Been a while since I added anything new here. Been busy trying to keep my head above water I guess. In any case, I came across a situation during $dayjob$ where I had to seperate two networks that were sharing the same VLAN to two distinct VLANS since they were actually always supposed to be seperate, and are geographically distinct as well. The router configuration was as follows:
! interface Vlan6 ip address 10.0.11.1 255.255.255.0 secondary ip address 10.0.1.250 255.255.255.0 no ip redirects no ip proxy-arp end !
Networks 10.0.1.0/24 and 10.0.11.0/24 were essentially on a common VLAN.
Anyway, the task seemed simple, leave 10.0.11.1/24 on VLAN6 and create VLAN5 on this router to add a routed interface between 10.0.11.0/24 and 10.0.1.0/24 which was being moved to another device.
! interface Vlan5 ip address 10.0.249.6 255.255.255.248 end !
Now, traffic from 10.0.1.0/24 would have to transit via 10.0.249.0/29, being routed by two different routers. Hosts in 10.0.1.0/24 would have to transit via 10.0.249.1(which is another interface on the new 10.0.1.1/24 router) and 10.0.249.6 to get to 10.0.11.0/24. Simple, everyday stuff. Right?

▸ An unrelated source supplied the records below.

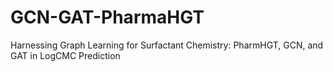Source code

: # GCN-GAT-PharmaHGT
Harnessing Graph Learning for Surfactant Chemistry: PharmHGT, GCN, and GAT in LogCMC Prediction
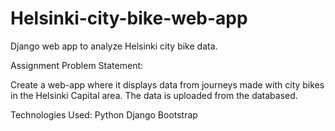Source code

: # Helsinki-city-bike-web-app
Django web app to analyze Helsinki city bike data.

Assignment Problem Statement:

Create a web-app where it displays data from journeys made with city bikes in the Helsinki Capital area.
The data is uploaded from the databased.


Technologies Used:
Python
Django
Bootstrap
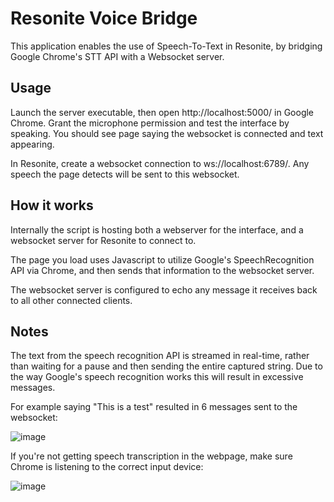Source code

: # Resonite Voice Bridge

This application enables the use of Speech-To-Text in Resonite, by bridging Google Chrome's STT API with a Websocket server.

## Usage

Launch the server executable, then open http://localhost:5000/ in Google Chrome. Grant the microphone permission and test the interface by speaking. You should see page saying the websocket is connected and text appearing.

In Resonite, create a websocket connection to ws://localhost:6789/. Any speech the page detects will be sent to this websocket.

## How it works

Internally the script is hosting both a webserver for the interface, and a websocket server for Resonite to connect to.

The page you load uses Javascript to utilize Google's SpeechRecognition API via Chrome, and then sends that information to the websocket server.

The websocket server is configured to echo any message it receives back to all other connected clients.

## Notes

The text from the speech recognition API is streamed in real-time, rather than waiting for a pause and then sending the entire captured string. Due to the way Google's speech recognition works this will result in excessive messages.

For example saying "This is a test" resulted in 6 messages sent to the websocket:

![image](https://github.com/theneolanders/resonite-voice-bridge/assets/3112763/b9a624f5-7987-40a2-a8ac-39531735ced6) 

If you're not getting speech transcription in the webpage, make sure Chrome is listening to the correct input device:

![image](https://github.com/theneolanders/resonite-voice-bridge/assets/3112763/25ea18ba-35d9-470a-b68e-68c06fc3983a)


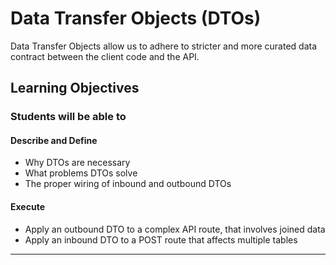 # Data Transfer Objects (DTOs)

Data Transfer Objects allow us to adhere to stricter and more curated data contract between the client code and the API.

## Learning Objectives

### Students will be able to

#### Describe and Define

- Why DTOs are necessary
- What problems DTOs solve
- The proper wiring of inbound and outbound DTOs

#### Execute

- Apply an outbound DTO to a complex API route, that involves joined data
- Apply an inbound DTO to a POST route that affects multiple tables

_____
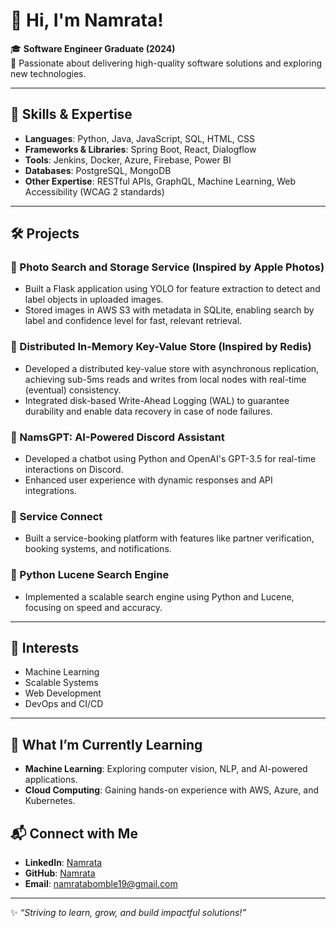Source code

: # 👋 Hi, I'm Namrata!

🎓 **Software Engineer Graduate (2024)**  
🌟 Passionate about delivering high-quality software solutions and exploring new technologies.  

---

## 🔧 Skills & Expertise
- **Languages**: Python, Java, JavaScript, SQL, HTML, CSS  
- **Frameworks & Libraries**: Spring Boot, React, Dialogflow  
- **Tools**: Jenkins, Docker, Azure, Firebase, Power BI  
- **Databases**: PostgreSQL, MongoDB  
- **Other Expertise**: RESTful APIs, GraphQL, Machine Learning, Web Accessibility (WCAG 2 standards)  

---

## 🛠️ Projects
### 🔹 Photo Search and Storage Service (Inspired by Apple Photos)
- Built a Flask application using YOLO for feature extraction to detect and label objects in uploaded images.
- Stored images in AWS S3 with metadata in SQLite, enabling search by label and confidence level for fast, relevant retrieval.

### 🔹 Distributed In-Memory Key-Value Store (Inspired by Redis)
- Developed a distributed key-value store with asynchronous replication, achieving sub-5ms reads and writes from local nodes with real-time (eventual) consistency.
- Integrated disk-based Write-Ahead Logging (WAL) to guarantee durability and enable data recovery in case of node failures.

### 🔹 NamsGPT: AI-Powered Discord Assistant
- Developed a chatbot using Python and OpenAI's GPT-3.5 for real-time interactions on Discord.
- Enhanced user experience with dynamic responses and API integrations.

### 🔹 Service Connect
- Built a service-booking platform with features like partner verification, booking systems, and notifications.

### 🔹 Python Lucene Search Engine
- Implemented a scalable search engine using Python and Lucene, focusing on speed and accuracy.

---

## 🌟 Interests
- Machine Learning  
- Scalable Systems  
- Web Development  
- DevOps and CI/CD  

---
## 🌱 What I’m Currently Learning
- **Machine Learning**: Exploring computer vision, NLP, and AI-powered applications.
- **Cloud Computing**: Gaining hands-on experience with AWS, Azure, and Kubernetes.

## 📬 Connect with Me
- **LinkedIn**: [Namrata](https://www.linkedin.com/in/namrata-bomble/)  
- **GitHub**: [Namrata](https://github.com/namratabomble)  
- **Email**: namratabomble19@gmail.com  

---

✨ *“Striving to learn, grow, and build impactful solutions!”*
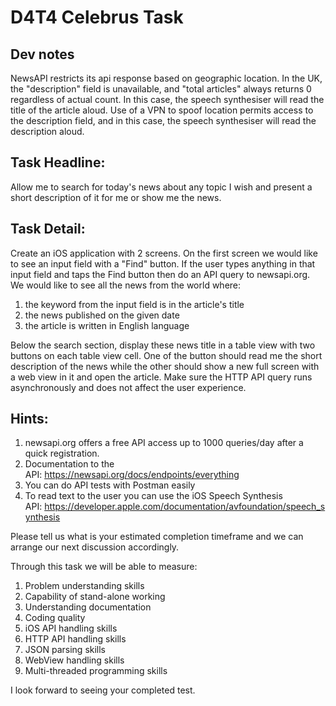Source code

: #  D4T4 Celebrus Task

## Dev notes
NewsAPI restricts its api response based on geographic location. In the UK, the "description" field is unavailable, and "total articles" always returns 0 regardless of actual count. In this case, the speech synthesiser will read the title of the article aloud. Use of a VPN to spoof location permits access to the description field, and in this case, the speech synthesiser will read the description aloud.


## Task Headline:
Allow me to search for today's news about any topic I wish and present a short description of it for me or show me the news.

## Task Detail:
Create an iOS application with 2 screens. On the first screen we would like to see an input field with a "Find" button. If the user types anything in that input field and taps the Find button then do an API query to newsapi.org. We would like to see all the news from the world where:
1. the keyword from the input field is in the article's title
2. the news published on the given date
3. the article is written in English language

Below the search section, display these news title in a table view with two buttons on each table view cell. One of the button should read me the short description of the news while the other should show a new full screen with a web view in it and open the article. Make sure the HTTP API query runs asynchronously and does not affect the user experience.

## Hints:
1. newsapi.org offers a free API access up to 1000 queries/day after a quick registration.
2. Documentation to the API: <https://newsapi.org/docs/endpoints/everything>
3. You can do API tests with Postman easily
4. To read text to the user you can use the iOS Speech Synthesis API: <https://developer.apple.com/documentation/avfoundation/speech_synthesis>

Please tell us what is your estimated completion timeframe and we can arrange our next discussion accordingly.

Through this task we will be able to measure:

1. Problem understanding skills
2. Capability of stand-alone working
2. Understanding documentation
3. Coding quality
4. iOS API handling skills
5. HTTP API handling skills
6. JSON parsing skills
7. WebView handling skills
8. Multi-threaded programming skills

I look forward to seeing your completed test.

Well for a reason that at first escaped me, the one and only host in 10.0.11.0/24 that had communications with 10.0.1.0/24 could ping every other host in the network *except* the two I needed it to communicate with, and until I added the routed interfaces, was working perfectly. I was confounded until I tried a traceroute from one of the hosts in 10.0.1.0/24 back to 10.0.11.220:
[root@host1 ~]# traceroute 10.0.11.220 traceroute to 10.0.11.220 (10.0.11.220), 30 hops max, 60 byte packets 1 (10.0.1.210) 849.491 ms !H 849.454 ms !H 849.426 ms !H
Now why would I get a HOST_UNREACHABLE?!?!? From MYSELF!!!!(10.0.1.210 is host1) Here is my routing table
[root@host1 ~]# ip -4 route default via 10.0.1.251 dev eth0 10.0.1.0/24 dev eth0 proto kernel scope link src 10.0.1.210
Seems normal (?)
Other traceroutes towards 10.0.11.0/24 hosts were working:
[root@host1 ~]# traceroute 10.0.11.100 traceroute to 10.0.11.100 (10.0.11.100), 30 hops max, 60 byte packets 1 10.0.1.251 (10.0.1.251) 0.225 ms 0.192 ms 0.180 ms 2 10.0.249.6 (10.0.249.6) 5.591 ms 3 10.0.11.100 (10.0.11.100) 6.524 ms
My gateway for 10.0.1.0/24 is 10.0.1.251, and the above makes sense. It is only then I realized the host had cached an ICMP_REDIRECT for 10.0.11.220, and I checked this with the ip route command:
[root@host1 ~]# ip route get 10.0.11.220 10.0.11.220 via 10.0.1.250 dev eth0 src 10.0.1.210 cache <redirected>
bingo. Cached, ICMP_REDIRECT from 10.0.1.250, which no longer exists. I didn’t bother to check how long the timeout is for these cached entries, however it was longer than I would have expected, especially since I troubleshot this for more than 15 minutes (*cough* *cough*).
In any case, I learned a new command to zap these, and thankfully, stuff started working again:
root@host1 ~]# ip route flush cache
And with that, my troubles were gone
[root@host1 ~]# ip route get 10.0.11.220 10.0.11.220 via 10.0.1.251 dev eth0 src 10.0.1.210 cache
from my reading of various Googles, the gc_timeout is what defines the actual timeout:
[root@host1~ proc]# cat ./sys/net/ipv4/route/gc_timeout 300
I can safely say my troubleshooting went way past this timeout, assuming it is seconds and not minutes, and therefore there is some wonkyness beyond I need to check. In any case, knowing how to clear the cache is evidently useful as well!